Le Vaccin Bexsero, qui protège les nourrissons contre méningococcie invasive (EMI), est actuellement administré selon un schéma thérapeutique 3 + 1, mais après avoir examiné les données d'une étude récente dans laquelle différentes règles d'administration ont été évaluées, l'EMA (Agence européenne des médicaments) a approuvé calendrier d'administration réduitdans lesquels la vaccination commencerait à trois mois, avec un intervalle minimum de deux mois entre la première et la deuxième dose.

Thomas Breuer, vice-président et médecin en chef de GSK Vaccines, a déclaré qu’une réduction de quatre à trois (2 + 1) doses nécessaires pour achever le cycle de vaccination du protéger les nourrissons contre infection par la méningite B, obtenir une réponse immunitaire similaire, est une nouvelle option plus facile pour les enfants et réduit également les coûts.

La réduction du nombre de doses de Bexsero au cours de la première année de vie du bébé favorise le respect du calendrier de vaccination.

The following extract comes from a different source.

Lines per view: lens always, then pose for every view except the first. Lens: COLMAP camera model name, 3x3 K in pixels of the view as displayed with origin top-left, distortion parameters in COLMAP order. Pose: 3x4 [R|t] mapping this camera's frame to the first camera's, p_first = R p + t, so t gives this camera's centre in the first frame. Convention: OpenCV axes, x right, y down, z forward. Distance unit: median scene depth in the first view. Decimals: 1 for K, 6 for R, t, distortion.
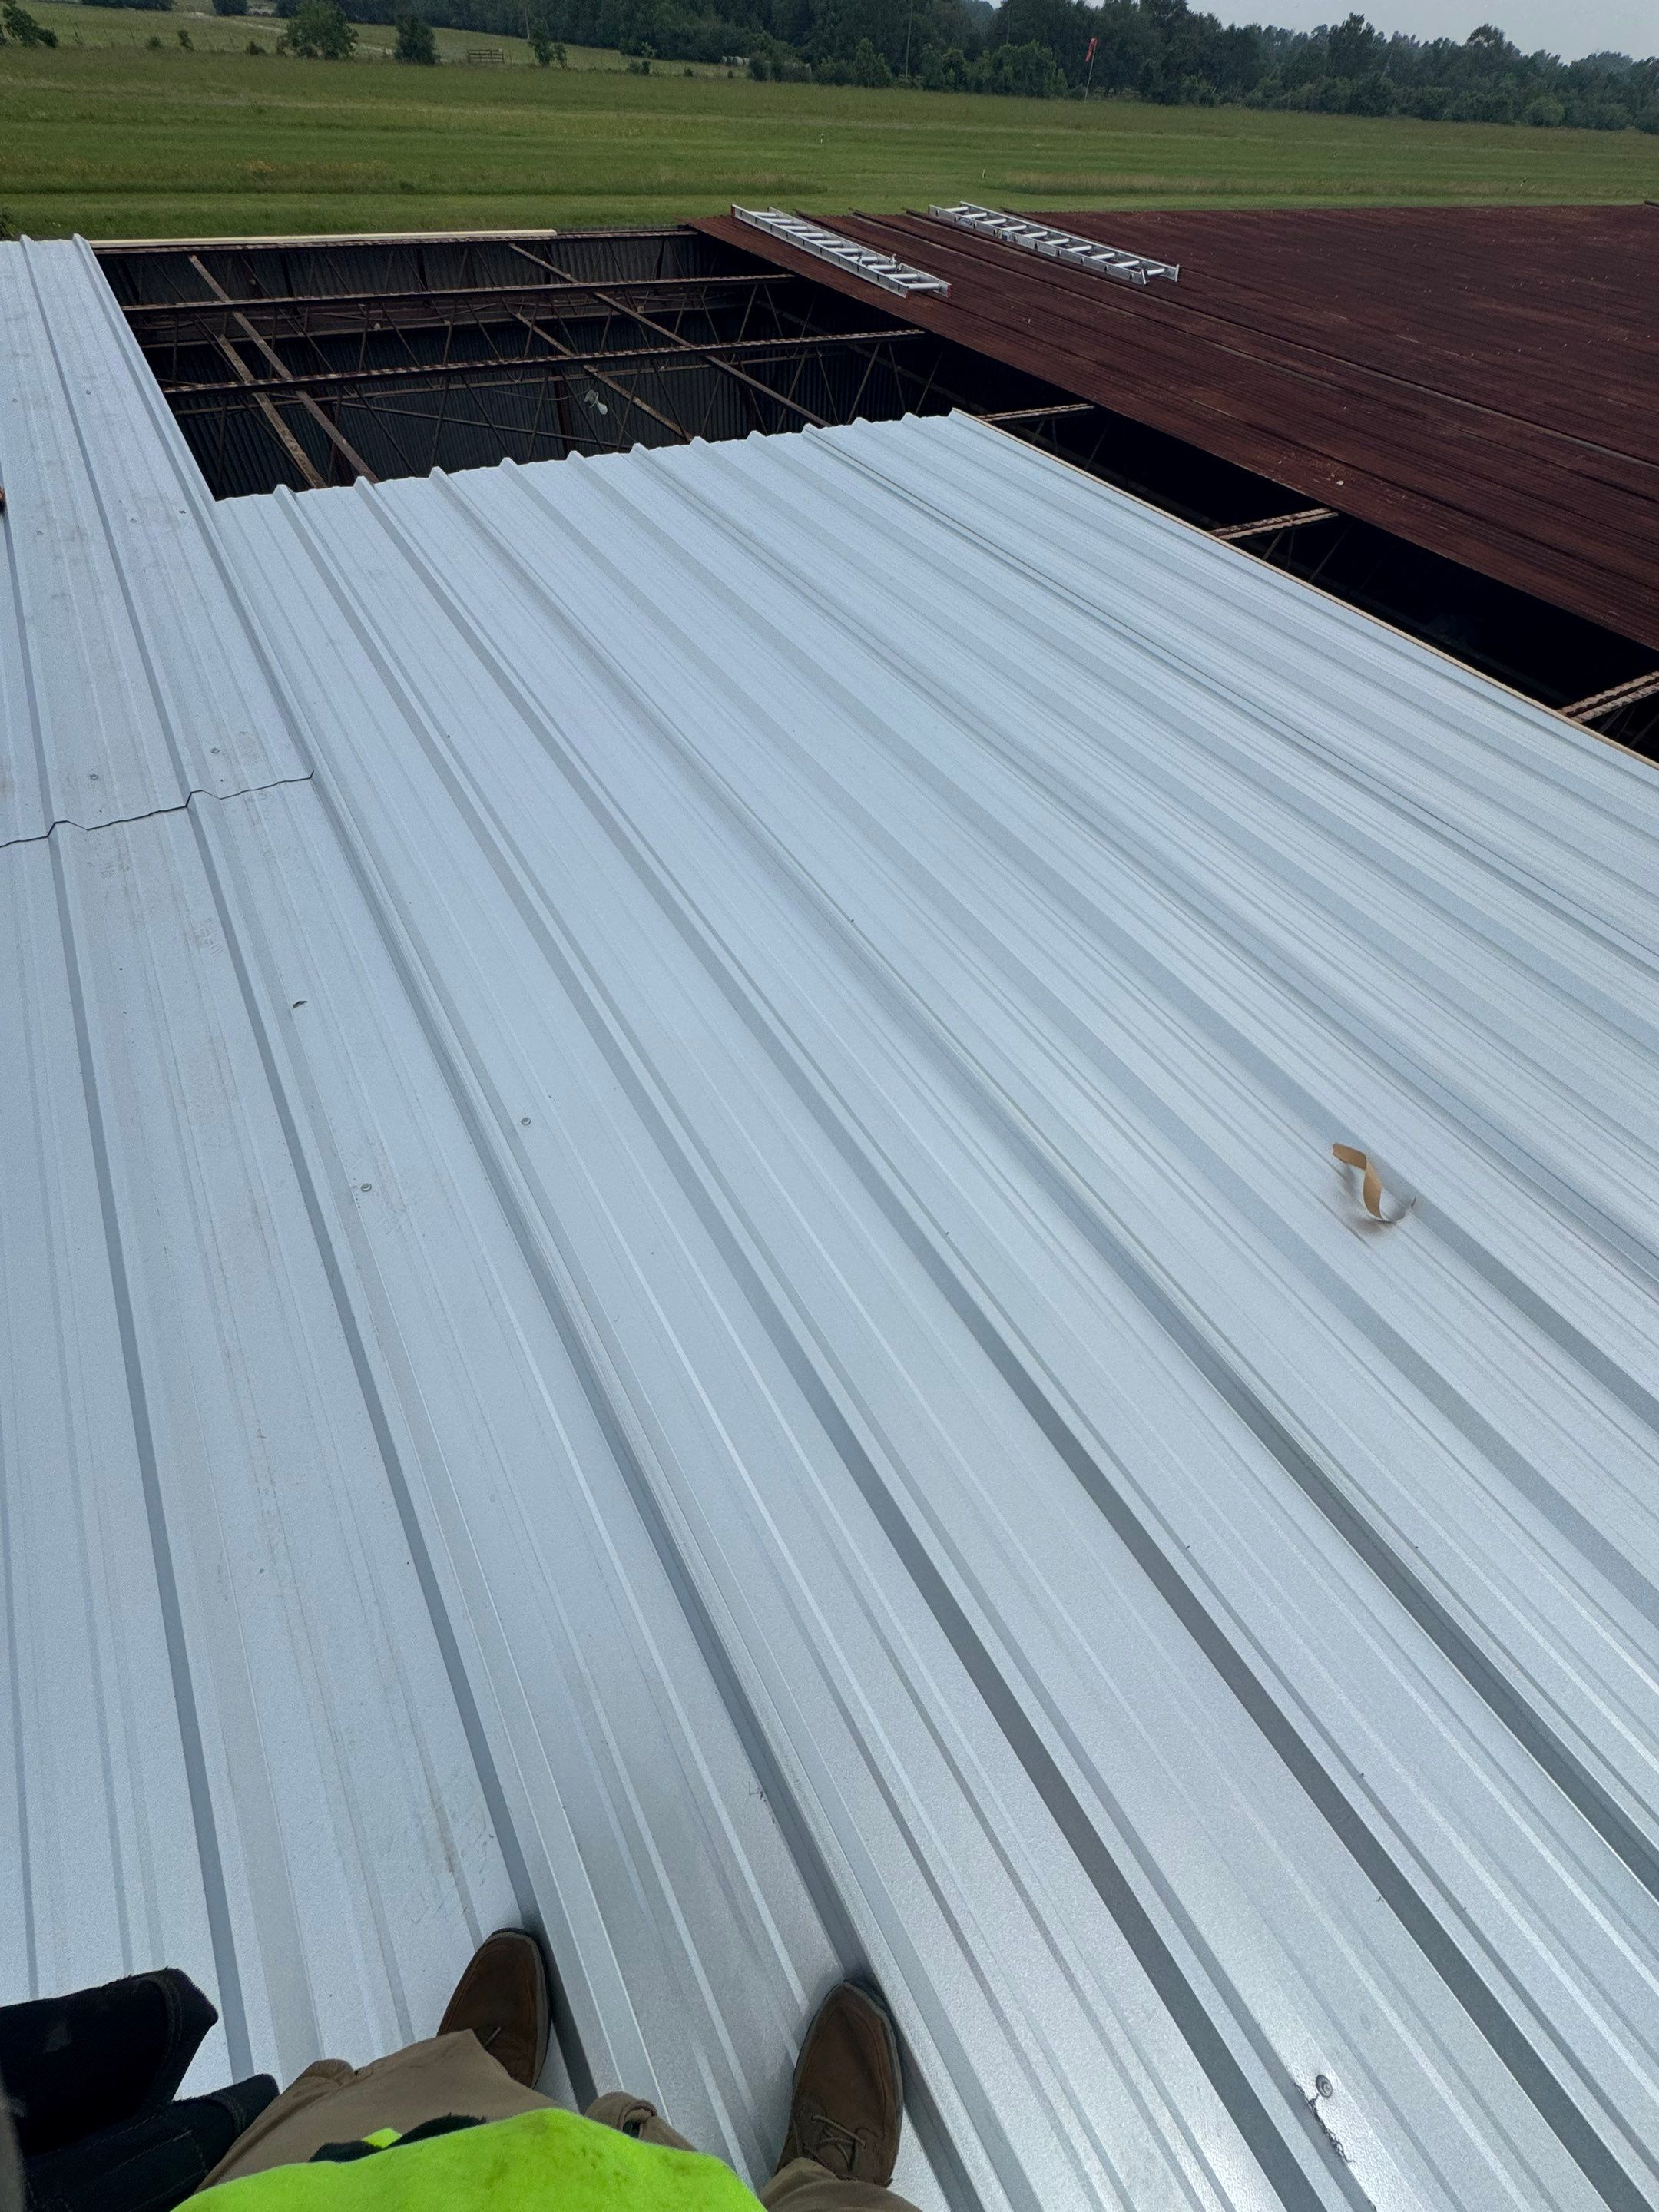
lens RADIAL K [[879.0, 0, 822.8], [0, 879.0, 1103.3], [0, 0, 1]] dist [-0.005968, -0.000057]
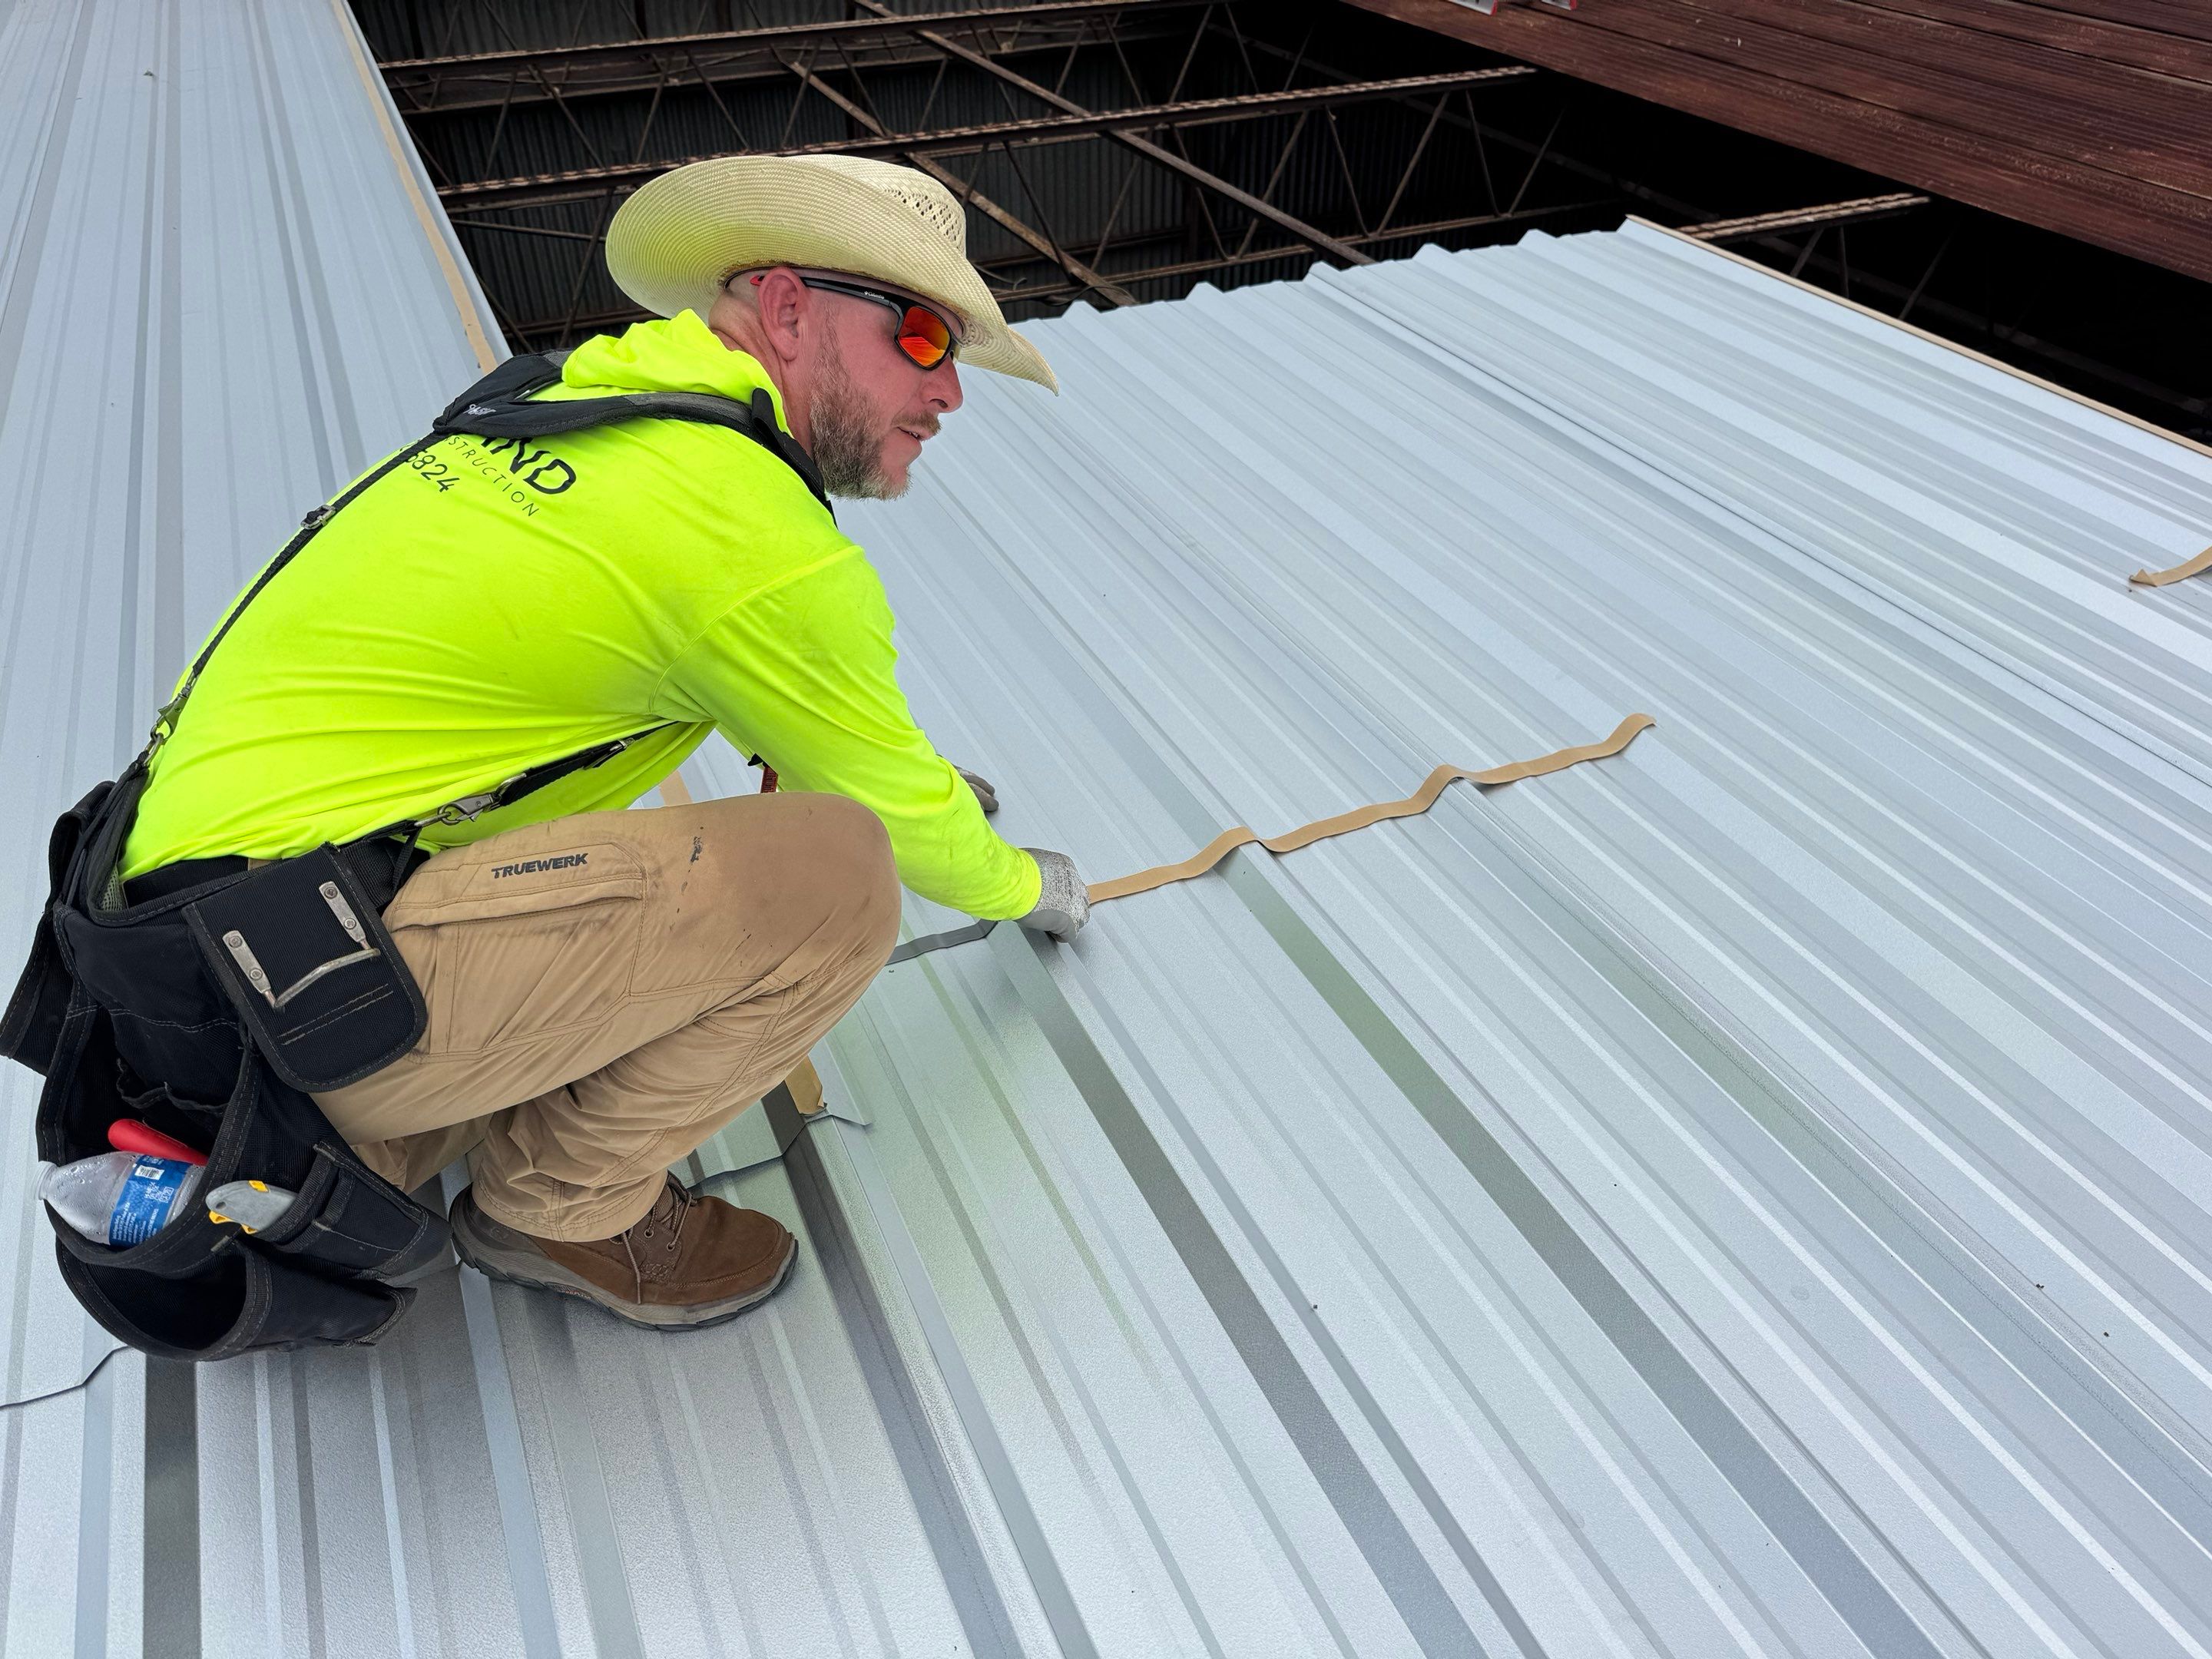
lens RADIAL K [[1571.1, 0, 1101.0], [0, 1571.1, 833.1], [0, 0, 1]] dist [-0.002630, -0.012043]
pose [[0.992615, 0.017885, -0.119983, -0.017887], [-0.048026, 0.966196, -0.253296, -0.184763], [0.111397, 0.257187, 0.959919, 0.184172]]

Avant d'adopter la recommandation de vacciner avec le schéma 2 + 1, une étude a été menée au Brésil, en Espagne, en Hongrie et au Pérou, dans laquelle différents modes d'administration du vaccin chez des bébés en bonne santé ont été analysés. à partir de trois mois. Federico Martinón-Torres, chef du service de pédiatrie de l'hôpital clinique de Santiago et auteur principal de l'ouvrage, a expliqué que, comme les doses sont moins fortes au cours de la première année de vie, il est plus facile de respecter le calendrier de vaccination, mais aussi associé, et il est également plus facile d’inscrire le médicament dans le calendrier de vaccination.

Méningocoque B rare, mais grave

La méningococcie invasive due au sérogroupe B, ou méningite B, est une pathologie rare, qui affecte principalement nourrissons et enfants de moins de cinq ans, et cela peut devenir grave, et même causer la mort en seulement 24 heures, car son évolution est rapide. Ses premiers symptômes tendent à ressembler à ceux de la grippe et c’est pourquoi son diagnostic n’est parfois pas aisé.

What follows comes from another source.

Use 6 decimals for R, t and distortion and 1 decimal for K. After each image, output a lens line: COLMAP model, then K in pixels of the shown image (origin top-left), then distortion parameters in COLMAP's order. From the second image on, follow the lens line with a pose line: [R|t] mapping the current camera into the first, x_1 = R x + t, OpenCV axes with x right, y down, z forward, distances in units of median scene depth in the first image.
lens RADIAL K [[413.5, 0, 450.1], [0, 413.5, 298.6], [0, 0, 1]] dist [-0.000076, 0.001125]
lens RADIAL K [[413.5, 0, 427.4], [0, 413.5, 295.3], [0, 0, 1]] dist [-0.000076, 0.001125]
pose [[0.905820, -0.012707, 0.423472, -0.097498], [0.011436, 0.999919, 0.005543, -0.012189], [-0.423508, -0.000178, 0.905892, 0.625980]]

On estime qu'un patient sur 10 meurt même en recevant le traitement approprié et qu'environ 10% des survivants de la maladie ont d'importantes séquelles physiques ou neurologiques, telles qu'une perte de membre ou de l'ouïe, ou des convulsions. En ce qui concerne les effets indésirables les plus fréquents chez les patients qui ont reçu le vaccin, il existe un gonflement et une douleur dans la zone d'injection, une diarrhée, des maux de tête, des articulations ou des muscles, de la fatigue et des frissons.

Question Period: Natural resource development bills, universal pharmacare — June 12, 2019 (Août 2019).